• Tus tareas:
**1)** Según el artículo sobre la poesía española del siglo XXI, ¿por qué resumir ese periodo expone a la sospecha? Responde en una a tres oraciones.
**2)** ¿En qué año se aprobó en España la nueva Ley del suelo, según el artículo sobre la poesía española del siglo XXI?
**3)** Indica si cada afirmación concuerda con el artículo sobre la poesía española del siglo XXI. Responde sí o no y cita las palabras decisivas del texto.
(a) Puerto Rico digital, de Julia Piera, es de 2009.
(b) La burbuja inmobiliaria estalló cinco años después de aprobarse la Ley del suelo.
(c) La reacción conservadora de los últimos tiempos se ha impuesto en la poesía española.

═══ Fragmento de la fuente ═══

Me
han encargado un cometido peligroso y cercano a lo imposible:
sintetizar el panorama de la poesía española del siglo XXI. Así
que comienzo admitiendo mi fracaso y avisando de que mi intención es
evitar que este artículo se convierta en un desfile de nombres y
citas, entiendo que algo así no sirve para mucho. Se trata de
resumir quince años de creación poética en un país nervioso como
España, y eso significa equivocarse siempre y exponerse a la ira,
que entre poetas es una cualidad abundante, de los que nombras por lo
que dices y de los que no por ignorarlos; y a la sospecha, porque no
trato de ser objetivo, un crítico no debe, y depende de filtros a
base de gustos y afectos personales. Así que ahí queda dicho: esto
no pretende ser ni riguroso ni verdadero, acaso unos apuntes
incompletos y de urgencia. Algo para abrir boca y muy manchado por mi
propio paladar.
Y
desde esa urgencia voy a hacer un acercamiento, con cierto deje
materialista, a este periodo, apostando por dos acontecimientos que
habrían determinado la escritura y repercusión de la poesía
española durante lo que llevamos de siglo XXI: la normalización del
uso de Internet y el estallido de la burbuja inmobiliaria en 2008,
con su antes y su después. Me explico. Los libros y los poetas
formados a partir del año 2000 beben de la red de redes y asumen
paulatinamente algunos de los códigos y marcos propios del nuevo
medio, incorporándolos de manera natural a su escritura. Así la
mirada fragmentaria y en profundidad hipertextual, la conexión
instantánea y en red a contenidos y personas de todo el mundo, lo
que favorece el intercambio estético y la democratización de
contenidos culturales antes vedados para la mayoría, y por tanto una
difusión y recepción mucho más libre de los corsés
institucionales y comerciales. Todo esto acaba rompiendo en
pluralidad y atomizando las escrituras, quedando lejos aquellas
ansiedades de escuela tan relacionadas con el peso tradicional de la
academia en el control de los contenidos. Hay también, y por la
misma razón, un mayor cosmopolitismo en las referencias, rompiéndose
con
esa
tendencia endogámica estilística que, salvo las lógicas
excepciones, se venía arrastrando desde el Franquismo; y aunque
también hayamos asistido en los últimos tiempos a cierta reacción
conservadora, a mi juicio, ha sido claramente desbordada. Como sea.
Internet se filtra en la formación y en la mirada de los poetas del
nuevo siglo como un lenguaje naturalizado y comienza a dar obras
inconcebibles antes de este fenómeno. Me arriesgo y cito dos: Puerto
Rico digital
(2009) de Julia
Piera
y Caoscopia
(2012) de Yaiza
Martínez.
Con
esa progresiva pluralidad y descontrol poético está relacionado
también el estallido de la burbuja inmobiliaria: la época de
bonanza a crédito anterior y la crisis salvaje posterior. Tal vez el
lector mexicano necesite un breve repaso de los hechos para entender
el contexto y su incidencia. Vamos a ello. En 1997 se aprueba en
España una nueva Ley del suelo que permite, a corto y medio plazo,
la especulación sin límites en el mercado de la vivienda y la
construcción, generando una burbuja que estallará diez años
después con la onda expansiva de la caída de Lehman Brothers.

═══ Datos recogidos ═══

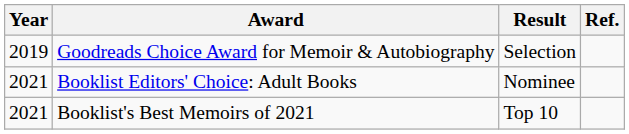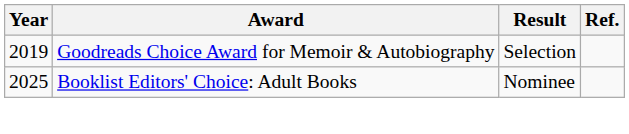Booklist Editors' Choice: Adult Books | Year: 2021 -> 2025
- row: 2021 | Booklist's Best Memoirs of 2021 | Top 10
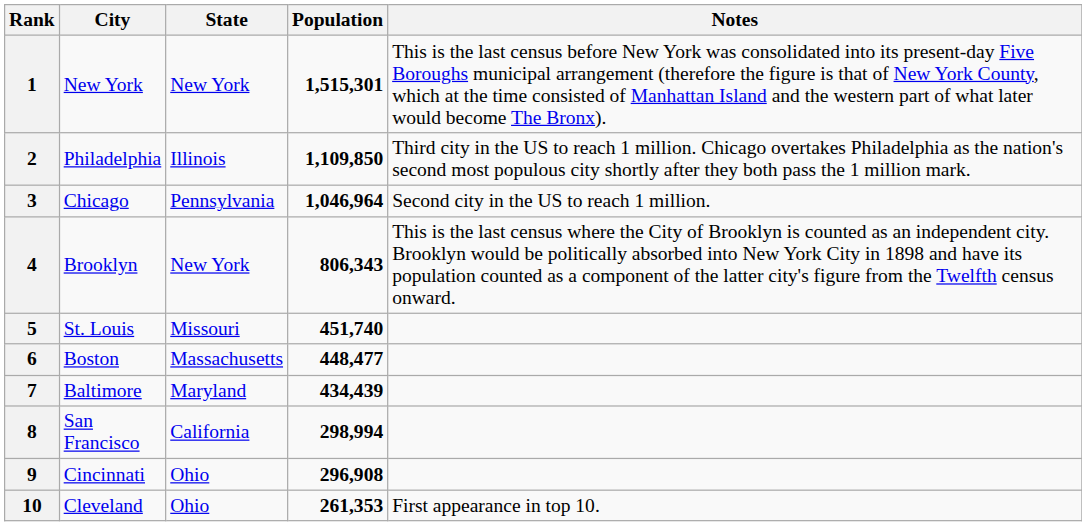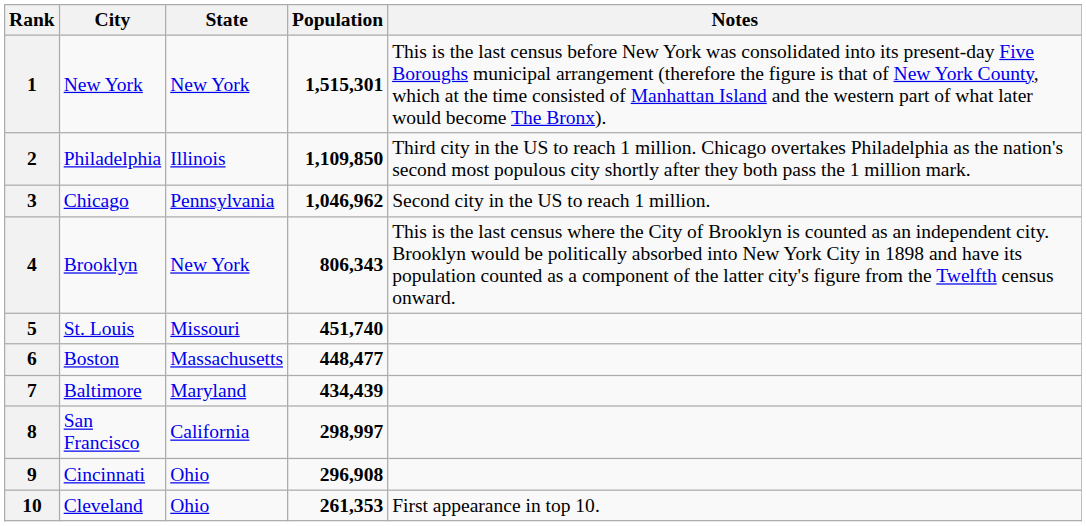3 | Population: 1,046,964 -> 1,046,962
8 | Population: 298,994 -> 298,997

═══

• Respuestas completas:
**1)** Porque quien escribe no trata de ser objetivo. Su selección depende de filtros basados en gustos y afectos personales.

**2)** En 1997.

**3)**
(a) Sí: «Puerto Rico digital (2009) de Julia Piera».
(b) No: «una burbuja que estallará diez años después».
(c) No: «ha sido claramente desbordada».